Were there gladiators in Roman Britain? An expert reviews the evidence
Simon Esmonde Cleary, Emeritus Professor of Roman Archaeology, University of Birmingham
In 1853, a Roman vase was found being used as a container for ashes in a grave outside Roman Colchester. Dating to the later second century AD, it depicted four gladiators with their names scratched into the surface of the vase.
Two of the gladiators, Memnon and Valentinus, were shown as the classic pairing of a lightly armed but nimble retiarius (net man) and heavily armed but cumbersome secutor (pursuer). The retiatius, Valentinus, has lost his weapon – a trident – and holds up his finger as a sign of submission.
Long thought to be an import, fabric analysis has now shown the vessel to be of local manufacture. The ashes the vessel contained were of a male of about 40 years of age and not of local origin. Could he have been a gladiator?
Gladiators are one of the emblematic images of the Roman world. Massive amphitheatres, depictions of gladiators in Roman art and literature and more recent portrayals such as Russell Crowe’s portrayal of the Roman general-turned-fighter, Maximus Decimus Meridius in the film Gladiator (2000) have all contributed to the perception of blood and gore, crowd frenzy, Christians and lions, the caprices of emperors.
The origins of gladiatorial spectacle go back to the Roman Republic (the ancient state centred on the city of Rome founded in 509BC), where it was originally associated with funeral games for prominent men. Gladiators represented a propitiatory blood offering, skirting close to being a form of human sacrifice.
By the second century BC, gladiators had become professionals, forming corporations under a lanista (trainer). Normally selected from prisoners of war, criminals and slaves, they had little if any social standing. Nevertheless, as the Colchester vase shows, they could become celebrities and could be awarded the rudis (a wooden sword signifying freedom).
Gladiatorial weapons training was introduced to the Roman army and thereafter there was a strong link between soldiers and gladiatorial games.
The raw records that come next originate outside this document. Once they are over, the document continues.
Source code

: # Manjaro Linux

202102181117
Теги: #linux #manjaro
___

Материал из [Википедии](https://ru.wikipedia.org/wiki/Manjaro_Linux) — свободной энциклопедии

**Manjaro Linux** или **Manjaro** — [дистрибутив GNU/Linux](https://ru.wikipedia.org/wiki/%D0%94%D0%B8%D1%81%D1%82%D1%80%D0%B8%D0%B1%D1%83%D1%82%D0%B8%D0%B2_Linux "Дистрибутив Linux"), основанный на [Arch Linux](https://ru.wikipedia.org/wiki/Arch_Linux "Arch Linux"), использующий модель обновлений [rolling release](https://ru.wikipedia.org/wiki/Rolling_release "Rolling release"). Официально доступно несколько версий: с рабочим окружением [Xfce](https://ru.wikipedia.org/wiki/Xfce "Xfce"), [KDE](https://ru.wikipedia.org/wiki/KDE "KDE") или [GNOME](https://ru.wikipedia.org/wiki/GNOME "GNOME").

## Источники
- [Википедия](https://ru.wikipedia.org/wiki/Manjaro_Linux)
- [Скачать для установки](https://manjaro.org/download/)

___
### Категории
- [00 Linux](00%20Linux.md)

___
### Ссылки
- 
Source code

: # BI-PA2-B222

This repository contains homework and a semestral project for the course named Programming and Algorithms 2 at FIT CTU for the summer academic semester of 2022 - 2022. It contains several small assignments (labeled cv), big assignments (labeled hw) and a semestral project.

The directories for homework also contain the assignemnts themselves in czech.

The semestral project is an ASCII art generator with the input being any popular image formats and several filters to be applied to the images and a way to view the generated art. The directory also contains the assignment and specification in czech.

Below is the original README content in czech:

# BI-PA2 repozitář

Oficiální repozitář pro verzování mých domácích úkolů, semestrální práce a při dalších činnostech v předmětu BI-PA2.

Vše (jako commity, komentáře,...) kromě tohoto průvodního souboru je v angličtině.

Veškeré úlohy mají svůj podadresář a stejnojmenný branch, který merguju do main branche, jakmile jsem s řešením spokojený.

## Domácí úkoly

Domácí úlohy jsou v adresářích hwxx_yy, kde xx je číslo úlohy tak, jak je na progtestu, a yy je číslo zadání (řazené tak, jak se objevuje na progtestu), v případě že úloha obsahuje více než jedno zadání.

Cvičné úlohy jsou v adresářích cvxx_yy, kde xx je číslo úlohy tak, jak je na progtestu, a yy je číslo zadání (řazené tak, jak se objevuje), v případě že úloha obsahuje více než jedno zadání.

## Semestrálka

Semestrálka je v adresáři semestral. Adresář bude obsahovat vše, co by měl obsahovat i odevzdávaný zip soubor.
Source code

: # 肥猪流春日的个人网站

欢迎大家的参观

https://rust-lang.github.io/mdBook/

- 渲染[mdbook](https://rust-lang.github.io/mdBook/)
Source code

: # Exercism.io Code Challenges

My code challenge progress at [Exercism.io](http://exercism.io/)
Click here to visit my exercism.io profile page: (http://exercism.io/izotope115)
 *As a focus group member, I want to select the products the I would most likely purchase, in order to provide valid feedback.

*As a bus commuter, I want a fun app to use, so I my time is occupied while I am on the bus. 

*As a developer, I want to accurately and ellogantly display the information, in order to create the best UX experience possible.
Many amphitheatres in the European provinces were built at colonies of military veterans (coloniae), meaning they became part of the monumental equipment of Roman-style cities in the empire and beyond.
So the construction of amphitheatres and the staging of gladiatorial games in a province such as Britain shows the local populations buying into this aspect of Roman cultural values as sponsors and as spectators.
Most amphitheatres in Britain were not constructed in stone, but were instead large banks of earth carrying timber seating, a little like American “bleachers”, either side of an elliptical arena with entrances at either end. Large examples such as that at Cirencester could have sat several thousand people. They showed off the assimilation to Roman ways of the local nobles who financed their construction and the games.
Gladiatorial combat’s strong links with the army explains why the two major stone amphitheatres in Britain were at the legionary fortresses of Chester and Caerleon. Colchester was a colony for military veterans, so an amphitheatre there would be expected, though archaeologists have not yet located one.
Evidence of gladiators in Britain
More tangible evidence of the gladiators themselves in Britain is harder to come by. But some recent discoveries allow us to flesh out the picture.
There must have been an amphitheatre at the long-lived, legionary fortress of York, but it is yet to be discovered. Excavations between 2004 and 2005 at York’s Driffield Terrace uncovered 82 Roman burials and 14 cremations dating largely to the third century.
The sex and age profile of the buried bodies was very unusual. They were almost all males and aged from their late teens to their early forties.
These men were generally taller and more robust than the average male burial from Roman Britain. Evidence suggested that they had geographically more varied origins than men from Roman York in general.
Extraordinarily, more than half of the men had been decapitated, the skull placed in the grave with the corpse.
How to interpret them? Given that the age range is that for service in the Roman army, one hypothesis was that they were soldiers executed for serious offences. But further research has shown evidence that they suffered blunt force trauma, often to the head. Could they have been gladiators?
Damnatio ad bestias
Intriguingly, the pelvis of one of the men has indentations consistent with the bite of a large carnivore. Perhaps an instance of the Roman capital punishment of damnatio ad bestias – being thrown to the beasts in the arena.
Occasionally, other finds suggest an interest in gladiatorial combat in Britain. Three mosaics from villas in Sussex, Kent and the Isle of Wight show gladiators, but since at one site this entailed cupids dressed as gladiators, these were probably just artistic conventions rather than representations of Roman British reality.
More convincingly, pieces of pottery with representations of gladiators have been recovered from both Chester and Cirencester – both places with amphitheatres. These were in red gloss pottery mass produced in present-day France. Perhaps they were imported as souvenirs for people attending gladiatorial spectacles.
Other objects show the hold of gladiators on the popular imagination, such as an ivory clasp knife handle showing a gladiator from the Roman fort at South Shields.
It seems that by the fourth century AD the amphitheatres in Roman Britain were falling into disuse as cultural tastes shifted. But as the Colchester vase has shown, people in Roman Britain – at least for a time – viewed gladiators as celebrities, not unlike modern day sports stars.